# INPUT FOR THIS TASK:
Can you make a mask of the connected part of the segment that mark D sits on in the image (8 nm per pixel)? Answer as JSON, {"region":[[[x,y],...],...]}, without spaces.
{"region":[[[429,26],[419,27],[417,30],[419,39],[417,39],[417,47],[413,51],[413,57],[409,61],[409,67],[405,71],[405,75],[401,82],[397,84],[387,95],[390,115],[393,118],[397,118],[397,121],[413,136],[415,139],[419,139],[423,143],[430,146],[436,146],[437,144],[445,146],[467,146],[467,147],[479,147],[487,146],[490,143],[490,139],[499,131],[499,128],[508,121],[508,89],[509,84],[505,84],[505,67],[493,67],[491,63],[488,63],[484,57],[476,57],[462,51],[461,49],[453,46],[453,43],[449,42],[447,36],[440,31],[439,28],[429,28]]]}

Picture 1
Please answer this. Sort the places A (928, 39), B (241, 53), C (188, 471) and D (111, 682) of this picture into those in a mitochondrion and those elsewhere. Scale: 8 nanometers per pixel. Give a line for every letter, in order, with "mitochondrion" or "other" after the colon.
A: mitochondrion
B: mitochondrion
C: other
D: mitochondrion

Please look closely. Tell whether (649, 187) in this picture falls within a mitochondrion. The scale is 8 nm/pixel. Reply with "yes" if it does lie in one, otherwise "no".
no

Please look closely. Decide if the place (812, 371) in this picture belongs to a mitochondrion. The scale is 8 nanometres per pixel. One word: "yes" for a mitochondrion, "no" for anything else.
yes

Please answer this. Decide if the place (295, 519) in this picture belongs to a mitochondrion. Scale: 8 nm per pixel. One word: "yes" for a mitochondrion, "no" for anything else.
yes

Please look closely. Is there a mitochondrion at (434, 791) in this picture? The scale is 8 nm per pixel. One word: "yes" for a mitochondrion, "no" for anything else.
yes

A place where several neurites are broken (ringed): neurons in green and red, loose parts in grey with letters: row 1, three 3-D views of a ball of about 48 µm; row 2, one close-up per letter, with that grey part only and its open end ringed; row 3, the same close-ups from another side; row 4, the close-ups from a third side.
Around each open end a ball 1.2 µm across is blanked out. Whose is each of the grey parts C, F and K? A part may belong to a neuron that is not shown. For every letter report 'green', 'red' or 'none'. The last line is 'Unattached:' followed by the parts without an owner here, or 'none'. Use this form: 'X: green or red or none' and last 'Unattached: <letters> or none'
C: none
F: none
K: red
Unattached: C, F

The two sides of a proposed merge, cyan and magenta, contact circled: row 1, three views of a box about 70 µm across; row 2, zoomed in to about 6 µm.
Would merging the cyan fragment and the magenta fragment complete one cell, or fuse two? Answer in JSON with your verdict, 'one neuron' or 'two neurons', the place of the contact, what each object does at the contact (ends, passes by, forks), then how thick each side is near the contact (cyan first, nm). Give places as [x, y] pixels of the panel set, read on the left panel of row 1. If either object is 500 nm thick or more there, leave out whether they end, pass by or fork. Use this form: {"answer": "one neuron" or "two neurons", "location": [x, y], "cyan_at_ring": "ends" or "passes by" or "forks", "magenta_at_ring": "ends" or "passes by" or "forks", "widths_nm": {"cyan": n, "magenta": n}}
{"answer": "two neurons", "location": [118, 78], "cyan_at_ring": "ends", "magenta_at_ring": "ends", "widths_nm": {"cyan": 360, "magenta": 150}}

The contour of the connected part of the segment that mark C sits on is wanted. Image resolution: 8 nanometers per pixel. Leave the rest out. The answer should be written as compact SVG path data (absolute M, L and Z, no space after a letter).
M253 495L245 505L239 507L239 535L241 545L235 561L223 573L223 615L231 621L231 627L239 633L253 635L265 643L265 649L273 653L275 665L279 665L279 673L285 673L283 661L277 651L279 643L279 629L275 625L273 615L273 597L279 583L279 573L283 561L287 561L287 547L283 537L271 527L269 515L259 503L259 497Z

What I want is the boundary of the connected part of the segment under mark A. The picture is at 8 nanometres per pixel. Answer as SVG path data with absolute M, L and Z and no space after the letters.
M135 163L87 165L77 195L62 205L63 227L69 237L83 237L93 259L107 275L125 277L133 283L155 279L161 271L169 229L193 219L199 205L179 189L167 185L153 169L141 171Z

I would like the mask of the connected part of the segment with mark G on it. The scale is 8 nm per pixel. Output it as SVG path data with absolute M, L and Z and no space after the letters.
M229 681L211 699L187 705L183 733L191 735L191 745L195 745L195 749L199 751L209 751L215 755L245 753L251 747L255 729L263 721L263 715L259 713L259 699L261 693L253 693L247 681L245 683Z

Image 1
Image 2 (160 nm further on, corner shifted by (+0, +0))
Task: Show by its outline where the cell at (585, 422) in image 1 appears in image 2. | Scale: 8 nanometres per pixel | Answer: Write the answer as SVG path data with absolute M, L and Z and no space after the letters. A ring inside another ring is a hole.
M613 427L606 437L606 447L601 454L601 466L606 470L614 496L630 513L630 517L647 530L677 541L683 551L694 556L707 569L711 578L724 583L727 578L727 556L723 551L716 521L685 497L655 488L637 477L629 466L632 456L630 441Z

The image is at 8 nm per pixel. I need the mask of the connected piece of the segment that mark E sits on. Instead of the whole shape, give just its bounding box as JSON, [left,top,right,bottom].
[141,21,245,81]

# ACTIVITY:
Copy out the material in its entirety. Keep it exact.

# YOUR RESPONSE:
Can you make a mask of the connected part of the segment that mark D sits on in the image (8 nm per pixel)? Answer as JSON, {"region":[[[x,y],...],...]}, without spaces.
{"region":[[[429,26],[419,27],[417,30],[419,39],[417,39],[417,47],[413,51],[413,57],[409,61],[409,67],[405,71],[405,75],[401,82],[397,84],[387,95],[390,115],[393,118],[397,118],[397,121],[413,136],[415,139],[419,139],[423,143],[430,146],[436,146],[437,144],[445,146],[467,146],[467,147],[479,147],[487,146],[490,143],[490,139],[499,131],[499,128],[508,121],[508,89],[509,84],[505,84],[505,67],[493,67],[491,63],[488,63],[484,57],[476,57],[462,51],[461,49],[453,46],[453,43],[449,42],[447,36],[440,31],[439,28],[429,28]]]}

Picture 1
Please answer this. Sort the places A (928, 39), B (241, 53), C (188, 471) and D (111, 682) of this picture into those in a mitochondrion and those elsewhere. Scale: 8 nanometers per pixel. Give a line for every letter, in order, with "mitochondrion" or "other" after the colon.
A: mitochondrion
B: mitochondrion
C: other
D: mitochondrion

Please look closely. Tell whether (649, 187) in this picture falls within a mitochondrion. The scale is 8 nm/pixel. Reply with "yes" if it does lie in one, otherwise "no".
no

Please look closely. Decide if the place (812, 371) in this picture belongs to a mitochondrion. The scale is 8 nanometres per pixel. One word: "yes" for a mitochondrion, "no" for anything else.
yes

Please answer this. Decide if the place (295, 519) in this picture belongs to a mitochondrion. Scale: 8 nm per pixel. One word: "yes" for a mitochondrion, "no" for anything else.
yes

Please look closely. Is there a mitochondrion at (434, 791) in this picture? The scale is 8 nm per pixel. One word: "yes" for a mitochondrion, "no" for anything else.
yes

A place where several neurites are broken (ringed): neurons in green and red, loose parts in grey with letters: row 1, three 3-D views of a ball of about 48 µm; row 2, one close-up per letter, with that grey part only and its open end ringed; row 3, the same close-ups from another side; row 4, the close-ups from a third side.
Around each open end a ball 1.2 µm across is blanked out. Whose is each of the grey parts C, F and K? A part may belong to a neuron that is not shown. For every letter report 'green', 'red' or 'none'. The last line is 'Unattached:' followed by the parts without an owner here, or 'none'. Use this form: 'X: green or red or none' and last 'Unattached: <letters> or none'
C: none
F: none
K: red
Unattached: C, F

The two sides of a proposed merge, cyan and magenta, contact circled: row 1, three views of a box about 70 µm across; row 2, zoomed in to about 6 µm.
Would merging the cyan fragment and the magenta fragment complete one cell, or fuse two? Answer in JSON with your verdict, 'one neuron' or 'two neurons', the place of the contact, what each object does at the contact (ends, passes by, forks), then how thick each side is near the contact (cyan first, nm). Give places as [x, y] pixels of the panel set, read on the left panel of row 1. If either object is 500 nm thick or more there, leave out whether they end, pass by or fork. Use this form: {"answer": "one neuron" or "two neurons", "location": [x, y], "cyan_at_ring": "ends" or "passes by" or "forks", "magenta_at_ring": "ends" or "passes by" or "forks", "widths_nm": {"cyan": n, "magenta": n}}
{"answer": "two neurons", "location": [118, 78], "cyan_at_ring": "ends", "magenta_at_ring": "ends", "widths_nm": {"cyan": 360, "magenta": 150}}

The contour of the connected part of the segment that mark C sits on is wanted. Image resolution: 8 nanometers per pixel. Leave the rest out. The answer should be written as compact SVG path data (absolute M, L and Z, no space after a letter).
M253 495L245 505L239 507L239 535L241 545L235 561L223 573L223 615L231 621L231 627L239 633L253 635L265 643L265 649L273 653L275 665L279 665L279 673L285 673L283 661L277 651L279 643L279 629L275 625L273 615L273 597L279 583L279 573L283 561L287 561L287 547L283 537L271 527L269 515L259 503L259 497Z

What I want is the boundary of the connected part of the segment under mark A. The picture is at 8 nanometres per pixel. Answer as SVG path data with absolute M, L and Z and no space after the letters.
M135 163L87 165L77 195L62 205L63 227L69 237L83 237L93 259L107 275L125 277L133 283L155 279L161 271L169 229L193 219L199 205L179 189L167 185L153 169L141 171Z

I would like the mask of the connected part of the segment with mark G on it. The scale is 8 nm per pixel. Output it as SVG path data with absolute M, L and Z and no space after the letters.
M229 681L211 699L187 705L183 733L191 735L191 745L195 745L195 749L199 751L209 751L215 755L245 753L251 747L255 729L263 721L263 715L259 713L259 699L261 693L253 693L247 681L245 683Z

Image 1
Image 2 (160 nm further on, corner shifted by (+0, +0))
Task: Show by its outline where the cell at (585, 422) in image 1 appears in image 2. | Scale: 8 nanometres per pixel | Answer: Write the answer as SVG path data with absolute M, L and Z and no space after the letters. A ring inside another ring is a hole.
M613 427L606 437L606 447L601 454L601 466L606 470L614 496L630 513L630 517L647 530L677 541L683 551L694 556L707 569L711 578L724 583L727 578L727 556L723 551L716 521L685 497L655 488L637 477L629 466L632 456L630 441Z

The image is at 8 nm per pixel. I need the mask of the connected piece of the segment that mark E sits on. Instead of the whole shape, give just its bounding box as JSON, [left,top,right,bottom].
[141,21,245,81]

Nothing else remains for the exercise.